Of course, you’re not going to win every time you roll the dice. But if you’re not making those bets then you’re not learning and you’re not innovating.
Based on the choices you make and what the data tells you about the result, you will evolve, learn, and change. That will mean Plan A is constantly changing but it’s still Plan A. Having a Plan B is absolutely the wrong way to go.
3. Put the band together
When it comes to a company or a band, it’s all about execution and for that you need the right people.
If you have the best people in the band and you walk on stage and perform, then you’ll get the audience to join in and everyone will have a great time.
In company terms, that applies to whether the audience is your customers, your employees, or your teammates. Having the right people is at the core of everything.
Too many entrepreneurs think they must be the smartest people in the room (and sometimes the only person in the room).
If you think like that then you’re going to lose out. Even if you are the smartest person in the room, there’s no way you can stay on top of everything.
If someone comes to me with a good argument or idea about how to do things differently and I learn something from them, then I’m happy to say ‘Let’s change Plan A’. That’s how innovation happens.
And don’t be afraid of having diverse opinions, characters, or approaches.
In the tech world I’ve seen so many brilliant engineers that leaders have problems managing. Very often the engineer is not the problem, the manager is the problem.
If you’re paid to handle people who are very demanding – but are brilliant – you should embrace that and work out how to do it.
Look at the Rolling Stones. Keith Richards was probably not easy to manage but he brought something that helped turn them into the biggest rock n’ roll band in the world.
4. It’s a wonderful world
No matter how great you and your team are, don’t be fooled into thinking you can do everything better yourselves. You’ve got avoid ‘not-invented-here’ syndrome.
If you think you can do it all then you’ll spend a lot of time reinventing the wheel rather than using stuff that already exists.
Instead, tap into people and tech that are already around to build something that is larger than yourself.
A good example from the tech world is open source programming. There are many ways to be commercially successful using it, even if that code is not your own and it’s freely available. So many unicorn IPOs in the last decade or so have been based on open source.
Open source is all about inclusive innovation and building something bigger than yourself. Embrace that concept, whatever it is you’re doing.
Think about how you can expand beyond the boundaries of your company; about how to create a community you can collaborate with and share stories with – something that is larger than the limitations of your own little team.
5. Create your own culture club
When you are building your company, you don’t just need to know what you’ll do, you need to know who you’ll be.
Company culture is the way you think, act, and interact every day. For me it’s all about passion and innovation and inclusivity.
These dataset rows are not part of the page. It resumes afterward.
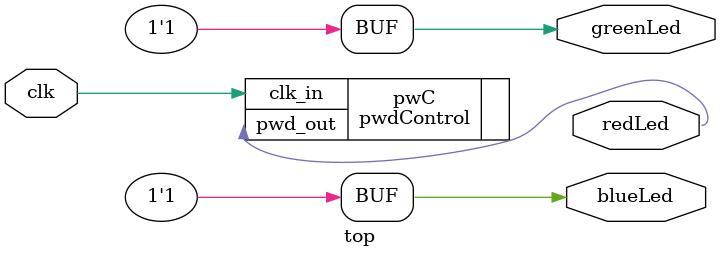
<source format=v>
`timescale 1ns / 1ps


module top(
    input wire clk,
    output wire redLed,
    output wire blueLed,
    output wire greenLed
);
    //instantiate pwdControl
    pwdControl #(.COUNTER_WIDTH(8), .MAX_COUNT(127)) pwC(.clk_in(clk),.pwd_out(redLed));
    
    assign blueLed  = 1;
    assign greenLed = 1;
endmodule

</source>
It’s about having fun, kicking your competitors’ ass, and being very successful in delivering for your customers.
Of course, music works really well for building and moulding a culture.
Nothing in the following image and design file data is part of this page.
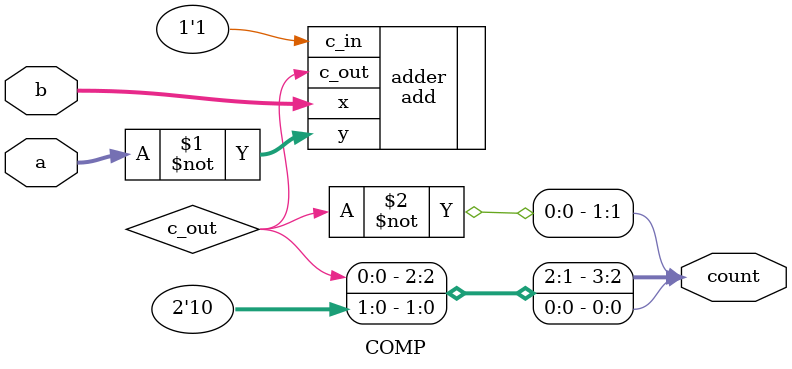
<source format=v>
module PO (
    clock, reset_,
    rfdA, rfdB,
    davA_, davB_,
    dataA, dataB,
    out,
    b2, b1, b0,
    c2, c1, c0
);
    input clock, reset_;

    input davA_, davB_;
    input [7:0] dataA, dataB;

    output rfdA, rfdB;
    reg RFD; assign rfdA = RFD; assign rfdB = RFD;

    output out;
    reg OUT; assign out = OUT;

    wire[3:0] comp_out;
    COMP comp (.a(dataA), .b(dataB), .count(comp_out));

    reg[3:0] WAIT;
    input b2, b1, b0;
    output c2, c1, c0;

    always @(reset_ == 0) #1 RFD <= 0;
    always @(posedge clock) if (reset_ == 1) #3
    casex ({b1, b0})
        2'b01: RFD <= 1;
        2'b10: RFD <= 0;
        default: RFD <= RFD;
    endcase

    always @(posedge clock) if (reset_ == 1) #3
    casex ({b1, b0})
        2'b01: WAIT <= comp_out;
        2'b10: WAIT <= WAIT - 1;
        default: WAIT <= WAIT;
    endcase

    always @(reset_ == 0) #1 OUT <= 0;
    always @(posedge clock) if (reset_ == 1) #3
    casex ({b2, b1})
        2'b01: OUT <= 1;
        2'b10: OUT <= 0;
        default: OUT <= OUT;
    endcase
    
    assign c0 = ~|{davA_, davB_};
    //assign c1 = (WAIT == 1) ? 1 : 0;
    assign c1 = WAIT[0] & ~|{WAIT[3:1]};
    assign c2 = &{davA_, davB_};
endmodule

module PC (
    clock, reset_,
    b2, b1, b0,
    c2, c1, c0
);
    input clock, reset_;

    reg[1:0] STAR;
    localparam S0 = 0, S1 = 1, S2 = 2;

    output b2, b1, b0;
    input c2, c1, c0;

    //assign b0 = (STAR == S0) ? 1 : 0;
    assign b0 = ~|{STAR};
    //assign b1 = (STAR == S1) ? 1 : 0;
    assign b1 = ~STAR[1] & STAR[0];
    //assign b2 = (STAR == S2) ? 1 : 0;
    assign b2 = STAR[1] & ~STAR[0];
    
    always @(reset_ == 0) #1 STAR <= S0;
    always @(posedge clock) if (reset_ == 1) #3
    casex (STAR)
        S0: STAR <= (c0 == 1) ? S1 : S0;
        S1: STAR <= (c1 == 1) ? S2 : S1;
        S2: STAR <= (c2 == 1) ? S0 : S2;
    endcase

    /*
    uAddr      | b2 b1 b0   |  cEff,  |  uAddrT   | uAddrF
    S0 (00)    |  0  0  1   |    0    |    S1     |   S0
    S1 (01)    |  0  1  0   |    1    |    S2     |   S1
    S2 (10)    |  1  0  0   |    2    |    S0     |   S2
    */
endmodule

module ABC (
    clock, reset_,
    rfdA, rfdB,
    davA_, davB_,
    dataA, dataB,
    out
);
    input clock, reset_;

    input davA_, davB_;
    input [7:0] dataA, dataB;

    output rfdA, rfdB;
    output out;

    wire b2, b1, b0, c2, c1, c0;

    PO po(
        .clock(clock), .reset_(reset_),
        .rfdA(rfdA), .rfdB(rfdB),
        .davA_(davA_), .davB_(davB_),
        .dataA(dataA), .dataB(dataB),
        .out(out),
        .b2(b2), .b1(b1), .b0(b0),
        .c2(c2), .c1(c1), .c0(c0)
    );

    PC pc (
        .clock(clock), .reset_(reset_),
        .b2(b2), .b1(b1), .b0(b0),
        .c2(c2), .c1(c1), .c0(c0)
    );

endmodule

module COMP (
    a, b, count
);
    input [7:0] a, b;
    output [3:0] count;
    wire c_out;
    add #(.N(8)) adder (
        .x(b), .y(~a), .c_in(1'b1), 
        .c_out(c_out)
    );

    //assign count = (c_out == 0) ? 4'b0110 : 4'b1100;
    assign count = {c_out, 1'b1, ~c_out, 1'b0};
endmodule
</source>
I still haven’t met anyone who doesn’t like music of some kind or other. It’s a very common international language and it’s great for building a platform for communication and for creating shared moments.
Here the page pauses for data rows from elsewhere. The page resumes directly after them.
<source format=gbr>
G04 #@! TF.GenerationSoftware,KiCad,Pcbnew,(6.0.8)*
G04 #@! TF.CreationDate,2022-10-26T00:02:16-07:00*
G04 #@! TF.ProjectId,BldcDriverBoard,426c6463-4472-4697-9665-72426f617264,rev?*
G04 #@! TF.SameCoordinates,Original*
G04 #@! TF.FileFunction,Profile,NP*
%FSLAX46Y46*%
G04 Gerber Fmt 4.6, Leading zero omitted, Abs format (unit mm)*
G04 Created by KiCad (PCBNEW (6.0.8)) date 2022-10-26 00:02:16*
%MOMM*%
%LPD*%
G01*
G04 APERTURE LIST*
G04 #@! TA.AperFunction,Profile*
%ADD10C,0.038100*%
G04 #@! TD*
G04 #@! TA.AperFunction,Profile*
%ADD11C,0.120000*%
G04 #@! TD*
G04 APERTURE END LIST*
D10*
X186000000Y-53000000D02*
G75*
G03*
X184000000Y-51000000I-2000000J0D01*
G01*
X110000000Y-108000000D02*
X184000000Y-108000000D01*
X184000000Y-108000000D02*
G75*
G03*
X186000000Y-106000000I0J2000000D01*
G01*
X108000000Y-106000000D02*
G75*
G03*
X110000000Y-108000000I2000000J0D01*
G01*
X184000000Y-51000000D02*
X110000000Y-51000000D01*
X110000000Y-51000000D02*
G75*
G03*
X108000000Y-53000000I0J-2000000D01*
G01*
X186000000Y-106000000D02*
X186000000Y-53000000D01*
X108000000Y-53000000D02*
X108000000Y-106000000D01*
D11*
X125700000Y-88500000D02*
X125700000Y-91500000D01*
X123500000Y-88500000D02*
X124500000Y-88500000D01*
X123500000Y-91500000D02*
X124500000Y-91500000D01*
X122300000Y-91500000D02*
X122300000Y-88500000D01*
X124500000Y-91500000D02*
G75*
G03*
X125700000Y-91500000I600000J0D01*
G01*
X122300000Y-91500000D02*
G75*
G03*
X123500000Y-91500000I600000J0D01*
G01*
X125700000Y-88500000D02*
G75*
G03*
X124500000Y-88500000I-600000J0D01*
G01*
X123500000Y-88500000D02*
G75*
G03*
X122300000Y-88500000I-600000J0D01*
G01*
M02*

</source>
I take my staff ‘on tour’ where we take a week and go somewhere nice. It’s all about building a sense of trust and of belonging.
It gets pretty rock n’ roll sometimes. Like when I ended up walking through a hotel with a camel, looking for the swimming pool together.
These trips are all about creating stories that people can be part of and can share and still talk about years later. Stories that bring people together.
Of course, when it came to the camel, we then had the problem of people asking ‘what the hell are you doing next year to top that?’